Return all lines from the listing below that include the word "hand".
** Opening LISTED ENTRIES block **
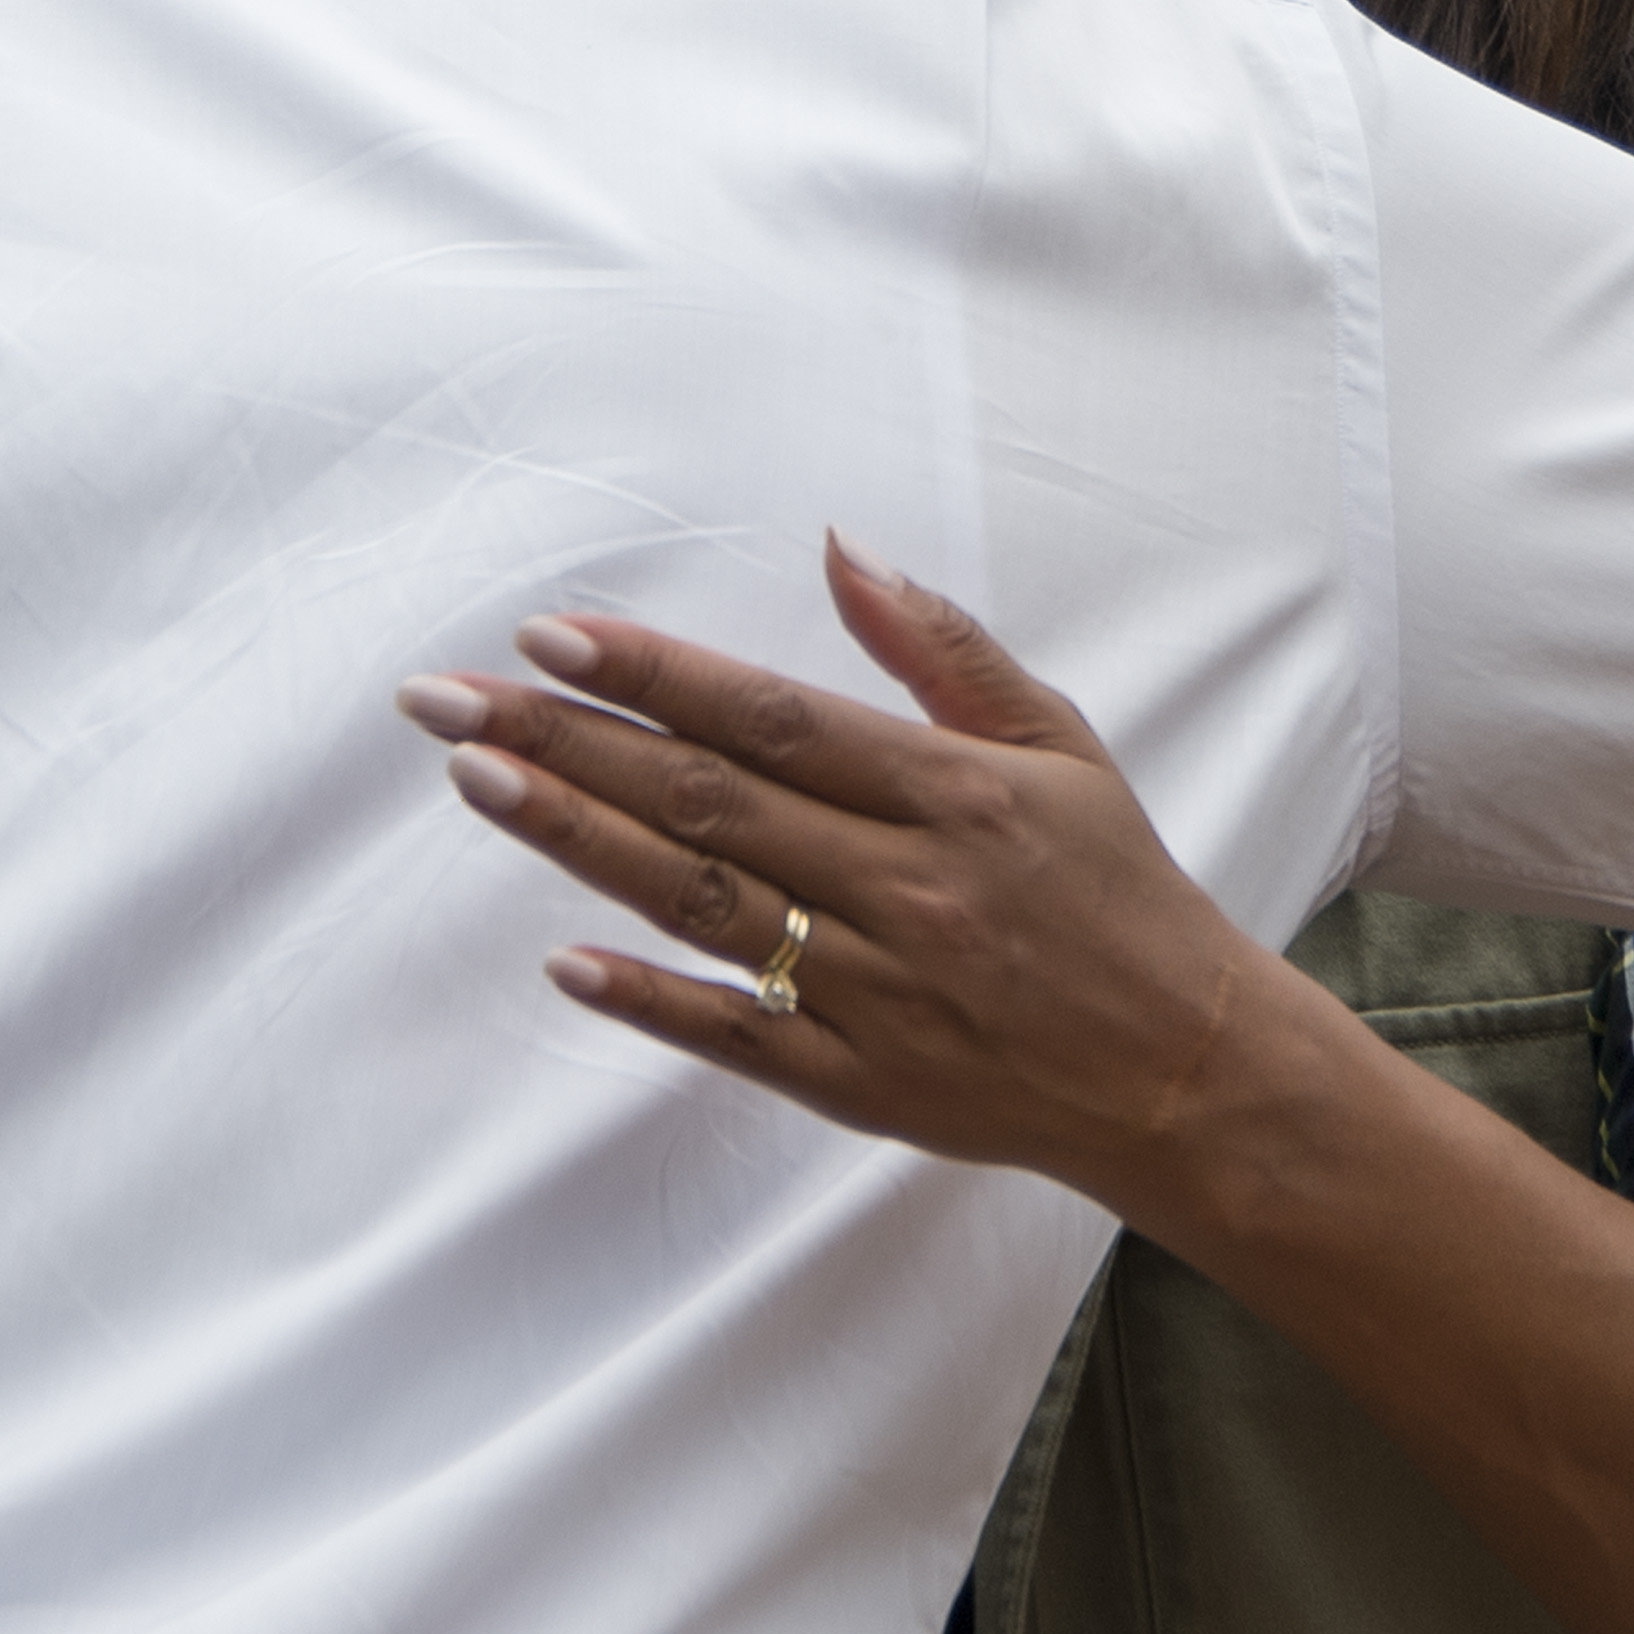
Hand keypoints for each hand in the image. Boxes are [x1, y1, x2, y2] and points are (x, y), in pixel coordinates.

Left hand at [397, 536, 1270, 1225]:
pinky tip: (564, 962)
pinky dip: (652, 999)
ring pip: (705, 906)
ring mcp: (879, 994)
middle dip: (565, 743)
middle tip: (444, 700)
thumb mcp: (1059, 744)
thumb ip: (943, 647)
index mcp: (954, 796)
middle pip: (707, 803)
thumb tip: (839, 547)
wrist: (1189, 1075)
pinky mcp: (863, 1085)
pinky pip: (740, 1038)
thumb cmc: (1118, 891)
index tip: (547, 635)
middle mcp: (907, 890)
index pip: (772, 719)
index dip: (655, 674)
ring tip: (475, 782)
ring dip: (579, 843)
** Closing LISTED ENTRIES block **
• _RESULT_
Hand keypoints for each hand in the image. Boxes are [x1, y1, x2, y2] and points are (x, y), in pixel coordinates.
Left hand at [397, 536, 1270, 1225]:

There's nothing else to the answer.